[Avodah] : Chometz milking question

Eliyahu Grossman Eliyahu at KosherJudaism.com
Tue Apr 12 22:32:19 PDT 2011


RAM:

> You are presuming that if the cows would eat chometz right up until Pesach
then there would be a problem with the milk that they produce. 
> And maybe there would be. Or maybe it is just a practical step in the
process of cleaning the area to insure that no chometz grains fall into the
milk on Chol Hamoed.

Me: (The following also covers points raised by others on this list)

I am not making any such assumptions, but I am actually stating the
opposite. What I was trying to say was that there is most likely no problem
because milk from a Jewish or non-Jewish source is not chometz, nor is there
any likelihood that chometz is floating in the milk any more than bugs are.

Just because Chometz is part of the input, that doesn't mean that the output
takes on the same characteristics We certainly hold like that, otherwise
nursing mothers might have a problem with their own milk production (many
pump and freeze it for later use). And I am also saying that it cannot be
about grains falling into the milk because of (1) the existing methodology
used for ensuring the quality of the milk (nobody I know strains for the
bugs that were flying around the cows the rest of the year, except, perhaps,
the most neurotic amongst us) and (2) there is no milk that I have ever come
across that is labeled "With KITNOYOT" - which would mean that all
Ashkenazim like myself would have to refrain from all dairy products
throughout Pesach since all milk will either be considered as being derived
from (internally) or tainted from (externally) chomets or kitniyot if we
follow two of the possible reasons.

───

■ **Tasks to carry out**:
(1) Set down the stretch of the chometz milking post from "Me: (The following" through "than bugs are.", word for word.
(2) Summarize the chometz milking post in two sentences.
The listing that follows has no connection to the chometz milking post.

■ **Keypoint coordinate data**:

───

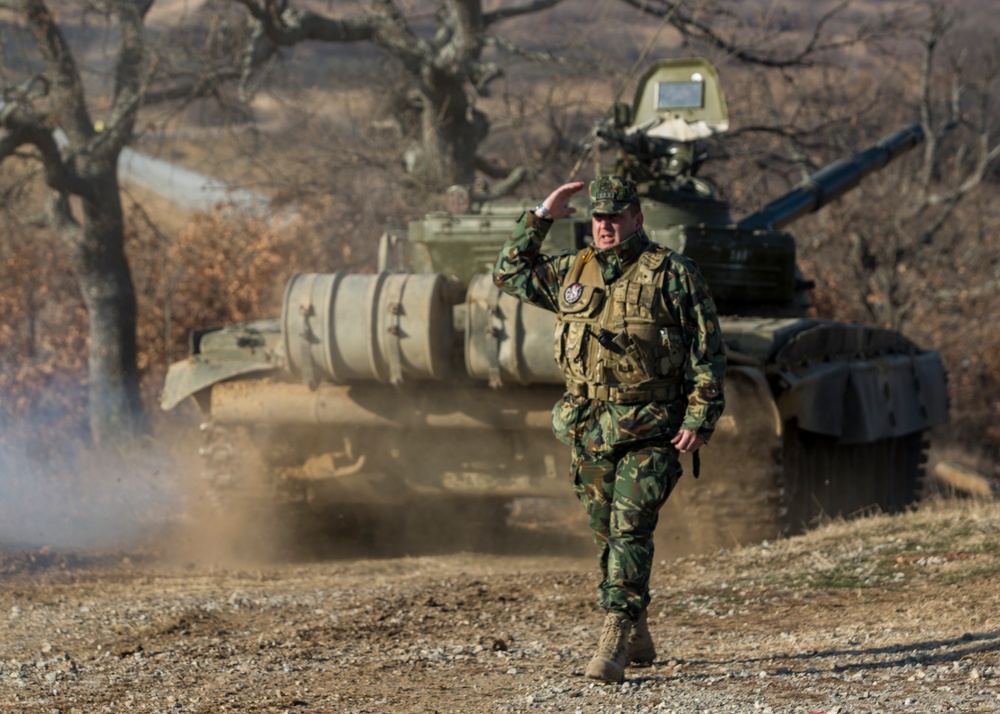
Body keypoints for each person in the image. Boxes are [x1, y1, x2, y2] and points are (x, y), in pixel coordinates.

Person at [492, 175, 726, 683]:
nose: (605, 225)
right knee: (605, 533)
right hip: (589, 427)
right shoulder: (573, 272)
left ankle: (615, 633)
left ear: (637, 219)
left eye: (615, 216)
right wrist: (543, 213)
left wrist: (699, 418)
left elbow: (708, 355)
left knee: (630, 526)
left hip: (652, 427)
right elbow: (508, 273)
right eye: (598, 217)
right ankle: (638, 622)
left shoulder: (673, 274)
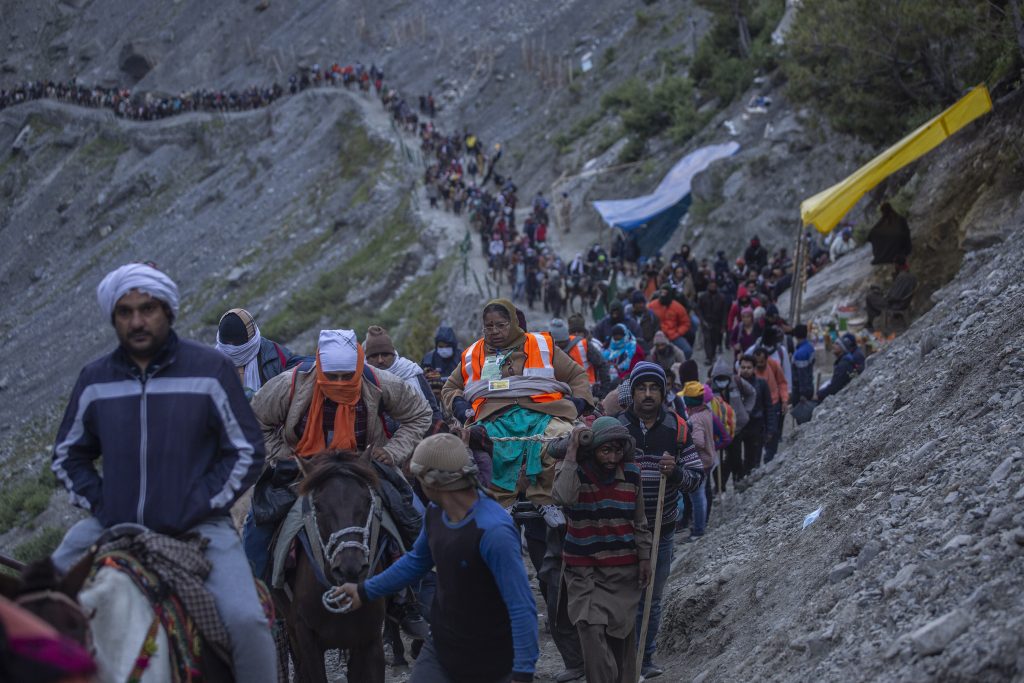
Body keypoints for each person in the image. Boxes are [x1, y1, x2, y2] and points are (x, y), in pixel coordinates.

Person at [50, 263, 276, 682]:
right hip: (111, 525)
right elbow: (68, 455)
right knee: (40, 605)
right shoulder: (94, 380)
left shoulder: (209, 371)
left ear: (168, 311)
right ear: (114, 317)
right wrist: (103, 503)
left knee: (248, 624)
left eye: (148, 308)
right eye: (125, 311)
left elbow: (246, 450)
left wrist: (198, 503)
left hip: (200, 529)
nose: (137, 320)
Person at [334, 433, 539, 683]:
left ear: (429, 482)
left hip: (491, 661)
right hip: (442, 648)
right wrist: (364, 591)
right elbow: (415, 562)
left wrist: (523, 673)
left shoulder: (493, 531)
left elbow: (521, 606)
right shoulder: (436, 512)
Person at [244, 329, 432, 577]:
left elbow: (420, 413)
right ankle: (263, 594)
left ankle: (413, 600)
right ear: (320, 368)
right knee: (256, 527)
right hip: (304, 470)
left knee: (416, 520)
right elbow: (254, 421)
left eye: (348, 376)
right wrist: (285, 456)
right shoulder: (290, 384)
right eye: (332, 376)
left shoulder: (377, 382)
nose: (340, 383)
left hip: (365, 468)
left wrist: (392, 451)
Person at [442, 299, 595, 526]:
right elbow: (450, 387)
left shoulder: (542, 344)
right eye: (489, 326)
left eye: (501, 325)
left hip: (543, 413)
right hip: (493, 416)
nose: (494, 331)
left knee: (561, 436)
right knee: (485, 445)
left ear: (513, 323)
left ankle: (545, 499)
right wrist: (460, 406)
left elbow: (577, 375)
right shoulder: (472, 353)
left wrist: (579, 402)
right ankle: (502, 502)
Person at [616, 363, 703, 677]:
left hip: (660, 531)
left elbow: (696, 478)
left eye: (654, 388)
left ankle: (645, 658)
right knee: (621, 598)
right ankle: (621, 658)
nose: (648, 394)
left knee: (650, 599)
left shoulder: (677, 428)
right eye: (642, 388)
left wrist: (676, 472)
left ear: (664, 393)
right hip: (621, 531)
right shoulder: (616, 427)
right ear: (634, 392)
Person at [552, 418, 652, 683]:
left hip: (622, 571)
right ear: (593, 449)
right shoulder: (576, 472)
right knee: (590, 628)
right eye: (605, 450)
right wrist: (572, 452)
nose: (611, 457)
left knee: (621, 638)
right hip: (583, 571)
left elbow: (640, 521)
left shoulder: (631, 473)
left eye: (617, 450)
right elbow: (562, 497)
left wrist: (644, 558)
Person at [215, 307, 301, 398]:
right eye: (227, 345)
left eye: (235, 343)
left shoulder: (276, 356)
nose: (231, 349)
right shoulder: (212, 363)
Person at [364, 325, 442, 423]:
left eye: (385, 355)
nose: (380, 360)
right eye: (374, 356)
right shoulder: (363, 378)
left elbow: (433, 409)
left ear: (393, 355)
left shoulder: (410, 371)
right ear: (367, 359)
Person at [710, 358, 755, 491]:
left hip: (736, 428)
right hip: (717, 432)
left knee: (735, 456)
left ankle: (738, 481)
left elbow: (751, 393)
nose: (722, 381)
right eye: (719, 378)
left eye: (724, 378)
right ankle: (719, 486)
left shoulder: (737, 382)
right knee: (717, 460)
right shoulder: (709, 387)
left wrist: (746, 412)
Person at [548, 318, 610, 399]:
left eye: (561, 343)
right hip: (560, 392)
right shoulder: (548, 348)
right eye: (556, 344)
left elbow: (602, 364)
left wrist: (604, 390)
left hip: (587, 391)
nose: (558, 347)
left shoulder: (583, 344)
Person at [751, 346, 788, 463]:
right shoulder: (750, 370)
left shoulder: (774, 365)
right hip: (757, 407)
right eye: (757, 362)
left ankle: (769, 460)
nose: (759, 364)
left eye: (762, 362)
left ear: (766, 359)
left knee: (774, 432)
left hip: (774, 404)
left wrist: (785, 400)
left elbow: (782, 383)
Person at [736, 355, 770, 478]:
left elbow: (768, 407)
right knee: (736, 458)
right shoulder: (734, 385)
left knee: (753, 458)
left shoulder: (761, 384)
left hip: (756, 425)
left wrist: (770, 429)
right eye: (743, 367)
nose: (745, 370)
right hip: (739, 428)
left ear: (754, 369)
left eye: (748, 367)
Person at [865, 257, 917, 329]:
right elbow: (900, 291)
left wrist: (884, 295)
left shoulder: (902, 277)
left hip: (895, 305)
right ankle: (874, 320)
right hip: (903, 302)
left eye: (895, 265)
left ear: (897, 265)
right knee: (875, 294)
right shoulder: (911, 276)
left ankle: (871, 324)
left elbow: (894, 296)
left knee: (869, 297)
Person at [817, 333, 865, 401]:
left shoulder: (843, 365)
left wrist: (819, 394)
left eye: (837, 344)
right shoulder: (844, 361)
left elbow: (834, 387)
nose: (833, 346)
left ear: (843, 348)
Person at [647, 286, 691, 359]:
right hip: (656, 336)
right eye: (662, 292)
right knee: (648, 353)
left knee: (687, 351)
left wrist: (678, 332)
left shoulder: (678, 307)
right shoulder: (652, 305)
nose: (663, 295)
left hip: (673, 335)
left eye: (665, 293)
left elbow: (685, 323)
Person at [696, 279, 728, 364]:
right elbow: (699, 309)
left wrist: (723, 325)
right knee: (707, 339)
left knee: (714, 339)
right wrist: (702, 320)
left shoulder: (721, 297)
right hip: (706, 321)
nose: (712, 287)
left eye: (714, 285)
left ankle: (712, 355)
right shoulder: (703, 297)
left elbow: (724, 312)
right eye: (711, 285)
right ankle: (708, 356)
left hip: (717, 321)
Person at [790, 324, 816, 404]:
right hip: (809, 385)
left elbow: (802, 375)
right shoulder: (809, 347)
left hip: (800, 391)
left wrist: (803, 394)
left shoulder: (800, 354)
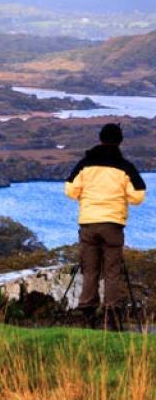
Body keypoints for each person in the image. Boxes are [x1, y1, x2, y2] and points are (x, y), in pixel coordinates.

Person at [64, 123, 146, 329]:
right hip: (112, 224)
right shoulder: (125, 167)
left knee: (89, 270)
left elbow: (70, 190)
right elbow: (138, 196)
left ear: (100, 138)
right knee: (112, 272)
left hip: (88, 223)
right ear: (120, 141)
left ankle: (86, 315)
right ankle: (111, 317)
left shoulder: (85, 164)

───

■ **Task answers**:
(1)
Me: (The following also covers points raised by others on this list)

I am not making any such assumptions, but I am actually stating the
opposite. What I was trying to say was that there is most likely no problem
because milk from a Jewish or non-Jewish source is not chometz, nor is there
any likelihood that chometz is floating in the milk any more than bugs are.

(2) The writer argues that there is most likely no problem with the milk, since milk from a Jewish or non-Jewish source is not chometz and chometz is no more likely to be floating in it than bugs are. The writer also rejects the idea that the concern is grains falling into the milk, pointing to existing quality methods and to the absence of any milk labeled "With KITNOYOT," which would otherwise mean Ashkenazim would have to refrain from all dairy throughout Pesach.